Big US financial groups Charles Schwab, State Street and M&T suffered almost $60bn in combined bank deposit outflows in the first quarter as customers continued to move their money in search of higher returns.

The deposit flight has been turbocharged by the collapse last month of Silicon Valley Bank and two other US lenders, with cash moving out of bank accounts at a pace not seen since the aftermath of the 2008 financial crisis.

In a fresh sign of the threat to traditional banks, Apple and Goldman Sachs on Monday announced the launch of a new savings account in the US that will pay a market-leading 4.15 per cent a year.

So what?

The title of this Financial Times article is, “Depositors pull nearly $60bn from three US banks as Apple raises pressure”.

Worst. Headline. Ever.

Let’s clear up a couple of things:

  • The Apple savings account isn’t offering a market-leading interest rate, and it was literally just launched, so obviously, there’s no way that it has anything to do with accelerated outflows at Schwab, State Street, and M&T.
  • The deposits that are moving are largely uninsured deposits that are fleeing to safety in the wake of SVB. These are going to the largest U.S. banks (because they are seen as too big to fail) and to alternative products such as money market funds or Treasury bills (which are not subject to the same liquidity concerns as bank deposit accounts). This movement isn’t motivated by a desire for higher yields.
  • It’s unclear how depositors’ desire for higher rates is influencing these accelerated outflows, but my guess is that it is a relatively small part of the overall picture (especially for fully-insured depositors), and it likely conforms to what banks’ models have been predicting for a while.    
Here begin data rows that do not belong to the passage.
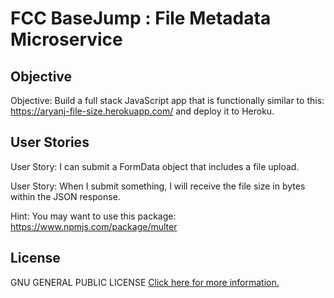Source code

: # FCC BaseJump : File Metadata Microservice 

## Objective
Objective: Build a full stack JavaScript app that is functionally similar to this: https://aryanj-file-size.herokuapp.com/ and deploy it to Heroku.
 
## User Stories
User Story: I can submit a FormData object that includes a file upload.

User Story: When I submit something, I will receive the file size in bytes within the JSON response.

Hint: You may want to use this package: https://www.npmjs.com/package/multer

## License

 GNU GENERAL PUBLIC LICENSE [Click here for more information.](LICENSE.md)
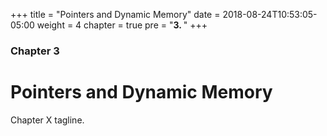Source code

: +++
title = "Pointers and Dynamic Memory"
date = 2018-08-24T10:53:05-05:00
weight = 4
chapter = true
pre = "<b>3. </b>"
+++

### Chapter 3

# Pointers and Dynamic Memory

Chapter X tagline.
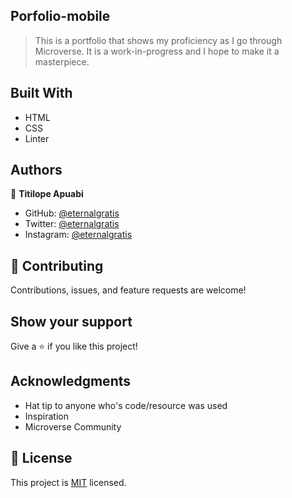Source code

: ## Porfolio-mobile
> This is a portfolio that shows my proficiency as I go through Microverse. It is a work-in-progress and I hope to make it a masterpiece.


## Built With
- HTML
- CSS
- Linter


## Authors

👤 **Titilope Apuabi**

- GitHub: [@eternalgratis](https://github.com/Eternalgratis)
- Twitter: [@eternalgratis](https://twitter.com/eternalgratis)
- Instagram: [@eternalgratis](https://www.instagram.com/eternalgratis/)


 

## 🤝 Contributing

Contributions, issues, and feature requests are welcome!


## Show your support

Give a ⭐️ if you like this project!


## Acknowledgments

- Hat tip to anyone who's code/resource was used
- Inspiration
- Microverse Community

## 📝 License

This project is [MIT](./MIT.md) licensed.
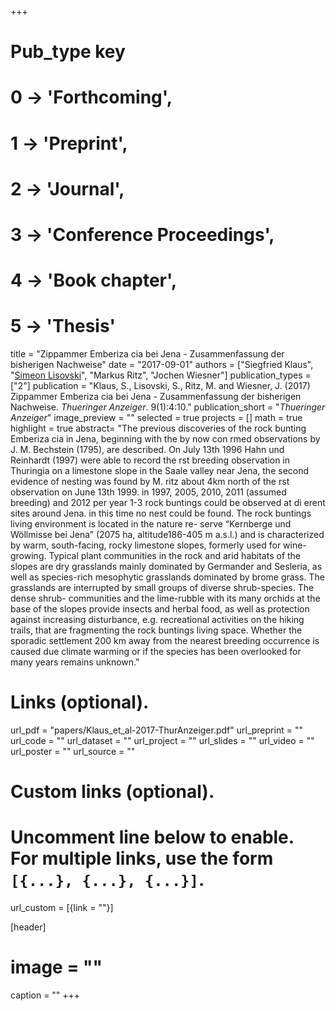 +++
# Pub_type key
# 0 -> 'Forthcoming',
# 1 -> 'Preprint',
# 2 -> 'Journal',
# 3 -> 'Conference Proceedings',
# 4 -> 'Book chapter',
# 5 -> 'Thesis'
  
title = "Zippammer Emberiza cia bei Jena - Zusammenfassung der bisherigen Nachweise"
date = "2017-09-01"
authors = ["Siegfried Klaus", "[Simeon Lisovski](https://slisovski.netlify.com/)", "Markus Ritz", "Jochen Wiesner"]
publication_types = ["2"]
publication = "Klaus, S., Lisovski, S., Ritz, M. and Wiesner, J. (2017) Zippammer Emberiza cia bei Jena - Zusammenfassung der bisherigen Nachweise. _Thueringer Anzeiger_. 9(1):4:10."
publication_short = "_Thueringer Anzeiger_"
image_preview = ""
selected = true
projects = []
math = true
highlight = true
abstract= "The previous discoveries of the rock bunting Emberiza cia in Jena, beginning with the by now con rmed observations by J. M. Bechstein (1795), are described. On July 13th 1996 Hahn und Reinhardt (1997) were able to record the rst breeding observation in Thuringia on a limestone slope in the Saale valley near Jena, the second evidence of nesting was found by M. ritz about 4km north of the rst observation on June 13th 1999. in 1997, 2005, 2010, 2011 (assumed breeding) and 2012 per year 1-3 rock buntings could be observed at di erent sites around Jena. in this time no nest could be found. The rock buntings living environment is located in the nature re- serve “Kernberge und Wöllmisse bei Jena” (2075 ha, altitude186-405 m a.s.l.) and is characterized by warm, south-facing, rocky limestone slopes, formerly used for wine-growing. Typical plant communities in the rock and arid habitats of the slopes are dry grasslands mainly dominated by Germander and Sesleria, as well as species-rich mesophytic grasslands dominated by brome grass. The grasslands are interrupted by small groups of diverse shrub-species. The dense shrub- communities and the lime-rubble with its many orchids at the base of the slopes provide insects and herbal food, as well as protection against increasing disturbance, e.g. recreational activities on the hiking trails, that are fragmenting the rock buntings living space. Whether the sporadic settlement 200 km away from the nearest breeding occurrence is caused due climate warming or if the species has been overlooked for many years remains unknown."
  
# Links (optional).
url_pdf = "papers/Klaus_et_al-2017-ThurAnzeiger.pdf"
url_preprint = ""
url_code = ""
url_dataset = ""
url_project = ""
url_slides = ""
url_video = ""
url_poster = ""
url_source = ""
  
# Custom links (optional).
#   Uncomment line below to enable. For multiple links, use the form `[{...}, {...}, {...}]`.
url_custom = [{link = ""}]
  
[header]
# image = ""
caption = ""
+++
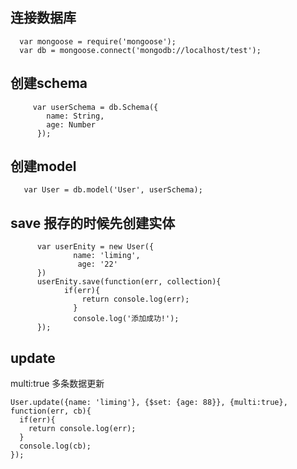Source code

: ## 连接数据库

      var mongoose = require('mongoose');
      var db = mongoose.connect('mongodb://localhost/test');
## 创建schema

         var userSchema = db.Schema({
            name: String,
            age: Number
          });
## 创建model

       var User = db.model('User', userSchema);
## save 报存的时候先创建实体
          var userEnity = new User({
                  name: 'liming',
                   age: '22'
          })
          userEnity.save(function(err, collection){
                if(err){
                    return console.log(err);
                  }
                  console.log('添加成功!');
          });
## update
 multi:true 多条数据更新
    
    User.update({name: 'liming'}, {$set: {age: 88}}, {multi:true}, function(err, cb){
      if(err){
        return console.log(err);
      }
      console.log(cb);
    });
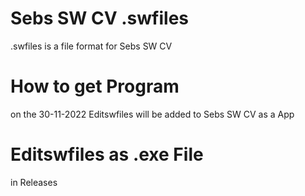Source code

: # Sebs SW CV .swfiles
.swfiles is a file format for Sebs SW CV
# How to get Program
on the 30-11-2022
Editswfiles will be added to Sebs SW CV as a App
# Editswfiles as .exe File
in Releases
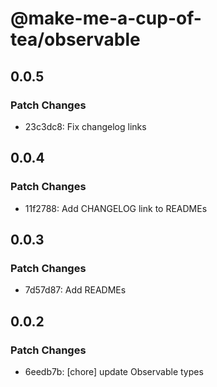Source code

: # @make-me-a-cup-of-tea/observable

## 0.0.5

### Patch Changes

- 23c3dc8: Fix changelog links

## 0.0.4

### Patch Changes

- 11f2788: Add CHANGELOG link to READMEs

## 0.0.3

### Patch Changes

- 7d57d87: Add READMEs

## 0.0.2

### Patch Changes

- 6eedb7b: [chore] update Observable types
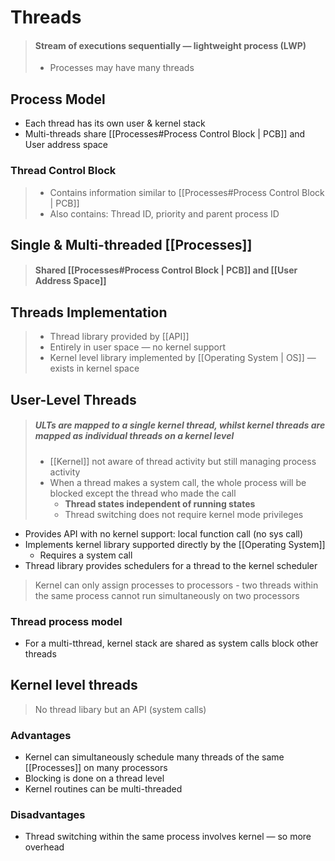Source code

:
# Threads
> #### Stream of executions sequentially — lightweight process (LWP)
> - Processes may have many threads

## Process Model
- Each thread has its own user & kernel stack
- Multi-threads share [[Processes#Process Control Block | PCB]] and User address space

### Thread Control Block
> - Contains information similar to [[Processes#Process Control Block | PCB]]
> - Also contains: Thread ID, priority and parent process ID


## Single & Multi-threaded [[Processes]]
> #### Shared [[Processes#Process Control Block | PCB]] and [[User Address Space]]

## Threads Implementation
> - Thread library provided by [[API]]
> - Entirely in user space — no kernel support
> - Kernel level library implemented by [[Operating System | OS]] — exists in kernel space

## User-Level Threads
> ##### ULTs are mapped to a single kernel thread, whilst kernel threads are mapped as individual threads on a kernel level
>  - [[Kernel]] not aware of thread activity but still managing process activity
> - When a thread makes a system call, the whole process will be blocked except the thread who made the call
>	- **Thread states independent of running states**
>	- Thread switching does not require kernel mode privileges

- Provides API with no kernel support: local function call (no sys call)
- Implements kernel library supported directly by the [[Operating System]]
	- Requires a system call
- Thread library provides schedulers for a thread to the kernel scheduler

> Kernel can only assign processes to processors - two threads within the same process cannot run simultaneously on two processors

### Thread process model
- For a multi-tthread, kernel stack are shared as system calls block other threads

## Kernel level threads
> No thread libary but an API (system calls)
> 
### Advantages
- Kernel can simultaneously schedule many threads of the same [[Processes]] on many processors
- Blocking is done on a thread level
- Kernel routines can be multi-threaded

### Disadvantages
- Thread switching within the same process involves kernel — so more overhead
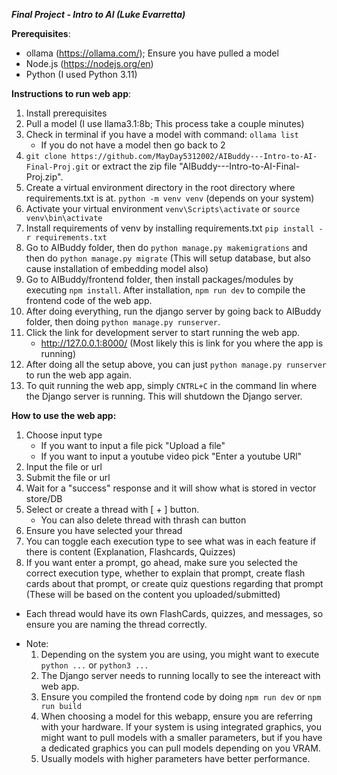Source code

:***Final Project - Intro to AI (Luke Evarretta)***

**Prerequisites**:
- ollama (https://ollama.com/); Ensure you have pulled a model
- Node.js (https://nodejs.org/en)
- Python (I used Python 3.11)

**Instructions to run web app**:
1. Install prerequisites
2. Pull a model (I use llama3.1:8b; This process take a couple minutes)
3. Check in terminal if you have a model with command: `ollama list`
    - If you do not have a model then go back to 2
4. `git clone https://github.com/MayDay5312002/AIBuddy---Intro-to-AI-Final-Proj.git` or extract the zip file "AIBuddy---Intro-to-AI-Final-Proj.zip".
5. Create a virtual environment directory in the root directory where requirements.txt is at. `python -m venv venv` (depends on your system)
6. Activate your virtual environment `venv\Scripts\activate` or `source venv\bin\activate`
7. Install requirements of venv by installing requirements.txt `pip install -r requirements.txt`
8. Go to AIBuddy folder, then do `python manage.py makemigrations` and then do `python manage.py migrate` (This will setup database, but also cause installation of embedding model also)
9. Go to AIBuddy/frontend folder, then install packages/modules by executing `npm install`. After installation, `npm run dev` to compile the frontend code of the web app.
10. After doing everything, run the django server by going back to AIBuddy folder, then doing `python manage.py runserver`.
11. Click the link for development server to start running the web app.
    - http://127.0.0.1:8000/ (Most likely this is link for you where the app is running)
12. After doing all the setup above, you can just `python manage.py runserver` to run the web app again.
13. To quit running the web app, simply `CNTRL+C` in the command lin where the Django server is running. This will shutdown the Django server.

**How to use the web app:**
1. Choose input type
    + If you want to input a file pick "Upload a file"
    + If you want to input a youtube video pick "Enter a youtube URl"
2. Input the file or url
3. Submit the file or url
4. Wait for a "success" response and it will show what is stored in vector store/DB
5. Select or create a thread with [ + ] button.
    + You can also delete thread with thrash can button
6. Ensure you have selected your thread
7. You can toggle each execution type to see what was in each feature if there is content (Explanation, Flashcards, Quizzes)
8. If you want enter a prompt, go ahead, make sure you selected the correct execution type, whether to explain that prompt, create flash cards about that prompt, or create quiz questions regarding that prompt (These will be based on the content you uploaded/submitted)
+ Each thread would have its own FlashCards, quizzes, and messages, so ensure you are naming the thread correctly.
- Note:
    1. Depending on the system you are using, you might want to execute `python ...` or `python3 ...`
    2. The Django server needs to running locally to see the intereact with web app.
    3. Ensure you compiled the frontend code by doing `npm run dev` or `npm run build`
    4. When choosing a model for this webapp, ensure you are referring with your hardware. If your system is using integrated graphics, you might want to pull models with a smaller parameters, but if you have a dedicated graphics you can pull models depending on you VRAM. 
    5. Usually models with higher parameters have better performance.




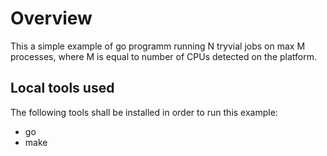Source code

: # Overview

This a simple example of go programm running N tryvial jobs on max M processes,
where M is equal to number of CPUs detected on the platform.

## Local tools used

The following tools shall be installed in order to run this example:
- go
- make

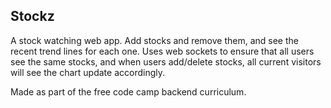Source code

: ## Stockz

A stock watching web app. Add stocks and remove them, and see the recent trend lines for each one. Uses web sockets to ensure that all users see the same stocks, and when users add/delete stocks, all current visitors will see the chart update accordingly.

Made as part of the free code camp backend curriculum.
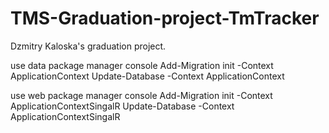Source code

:# TMS-Graduation-project-TmTracker
Dzmitry Kaloska's graduation project.

use data package manager console
Add-Migration init -Context ApplicationContext
Update-Database -Context ApplicationContext

use web package manager console
Add-Migration init -Context ApplicationContextSingalR
Update-Database -Context ApplicationContextSingalR
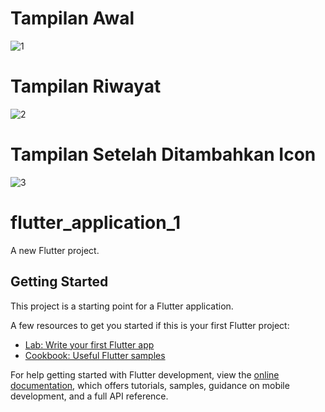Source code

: # Tampilan Awal
![1](https://github.com/user-attachments/assets/ad241947-9778-4f99-b64e-e7e67761c15e)

# Tampilan Riwayat
![2](https://github.com/user-attachments/assets/6f61da52-3a88-4d83-90d0-a07b2c9eae8f)

# Tampilan Setelah Ditambahkan Icon
![3](https://github.com/user-attachments/assets/5aee617c-8aca-486f-8da2-425ce6f2b70d)


# flutter_application_1

A new Flutter project.

## Getting Started

This project is a starting point for a Flutter application.

A few resources to get you started if this is your first Flutter project:

- [Lab: Write your first Flutter app](https://docs.flutter.dev/get-started/codelab)
- [Cookbook: Useful Flutter samples](https://docs.flutter.dev/cookbook)

For help getting started with Flutter development, view the
[online documentation](https://docs.flutter.dev/), which offers tutorials,
samples, guidance on mobile development, and a full API reference.
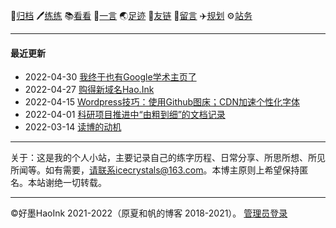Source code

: <link rel="shortcut icon" type="image/x-icon" href="favicon.ico">

📁[归档](/posts/日常.md) 🖊️[练练](/posts/练字.md) 📚[看看](/posts/书影音.md) 🧡[一言](/posts/yiyan.md) 🌏[足迹](/posts/足迹.md) 🔗[友链](/posts/友链.md) 📓[留言](/posts/留言.md) ✈️[规划](/posts/规划.md) ⚙️[站务](/posts/建站史.md)
 


---

<!-- <img src="/assets/tumblr_b769b1312c2d0159793e9cae5da156bb_09cb7a69_500.webp" width="400"> -->

#### 最近更新

- 2022-04-30 [我终于也有Google学术主页了](/posts/richang/2022_04_30)
- 2022-04-27 [购得新域名Hao.Ink](/posts/richang/2022_04_27)
- 2022-04-15 [Wordpress技巧：使用Github图床；CDN加速个性化字体](/posts/richang/2022_04_15)
- 2022-04-01 [科研项目推进中“由粗到细”的文档记录](/posts/richang/2022_04_01)
- 2022-03-14 [读博的动机](/posts/richang/2022_03_14)

---
关于：这是我的个人小站，主要记录自己的练字历程、日常分享、所思所想、所见所闻等。如有需要，请联系icecrystals@163.com。本博主原则上希望保持匿名。本站谢绝一切转载。

---

 ©好墨HaoInk 2021-2022（原夏和帆的博客 2018-2021）。 [管理员登录](https://github.com/xiangshuink/xiangshuink.github.io)

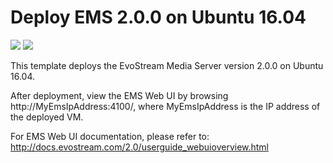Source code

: # Deploy EMS 2.0.0 on Ubuntu 16.04

<a href="https://portal.azure.com/#create/Microsoft.Template/uri/https%3A%2F%2Fraw.githubusercontent.com%2FEvoStream%2Fevostream_addons%2Fmaster%2Fazure_templates%2Fems200_ubuntu1604%2Fazuredeploy.json" target="_blank"><img src="http://azuredeploy.net/deploybutton.png"/></a>
<a href="http://armviz.io/#/?load=https%3A%2F%2Fraw.githubusercontent.com%2FEvoStream%2Fevostream_addons%2Fmaster%2Fazure_templates%2Fems200_ubuntu1604%2Fazuredeploy.json" target="_blank">
    <img src="http://armviz.io/visualizebutton.png"/>
</a>

This template deploys the EvoStream Media Server version 2.0.0 on Ubuntu 16.04.

After deployment, view the EMS Web UI by browsing http://MyEmsIpAddress:4100/, where MyEmsIpAddress is the IP address of the deployed VM.

For EMS Web UI documentation, please refer to:
http://docs.evostream.com/2.0/userguide_webuioverview.html
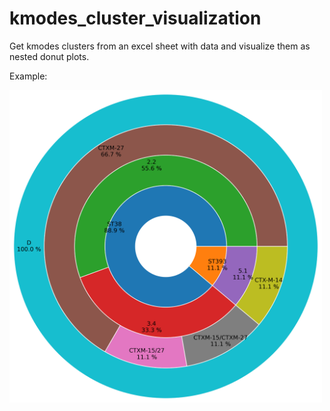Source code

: # kmodes_cluster_visualization
Get kmodes clusters from an excel sheet with data and visualize them as nested donut plots.

Example:

<img src="https://github.com/kalilamali/kmodes_cluster_visualization/blob/main/cluster_4.png" data-canonical-src="https://github.com/kalilamali/kmodes_cluster_visualization/blob/main/cluster_4.png" width="500" height="500" />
We’ll get a better understanding of the deposit landscape over the next couple of weeks, as analysts pour over all the earnings results. In the meantime, Financial Times – please resist the temptation to write words that don’t make sense. 


2 FINTECH CONTENT RECOMMENDATIONS

#1: Lessons From Ancient Rome: How Banks Can Learn to Love Start-Ups (by Matt Harris, Bain Capital Ventures) 📚

I recently had the opportunity to interview Matt for an upcoming podcast (which I can’t wait for y’all to listen to) and was absolutely blown away by the depth of his perspective on fintech (I shouldn’t have been surprised, given his extensive history in the space).

Anyway, in the meantime, you should read this. It provides a clear window into the strategic thinking driving banks’ interest in acquiring, investing in, partnering with, and buying from fintech companies.  

#2: The Myth of the Broke Millennial (by Jean M. Twenge, The Atlantic) 📚 

Narrative violation!

According to the U.S. Census Bureau, Millennials aren’t, in fact, broke. They’re actually doing really well financially! In 2021 dollars, Millennials are making more money than Gen X’ers and Boomers at the same age. The news is especially good for Millennial women, who are outearning their Boomer counterparts (when they were the same age) by a significant margin.

The financial services implications of this are both obvious and important. Adjust your mental models accordingly.


1 QUESTION TO PONDER

Which geographic region is going to produce the next great fintech case study?

It’s a bit of a tradition in fintech to pluck case studies out of different geographic regions and hold them up as examples of larger trends that will soon be sweeping the globe. China and super apps. The UK and open banking. Kenya and mobile payments.

Where is the next case study going to come from? And what larger trend will it exemplify?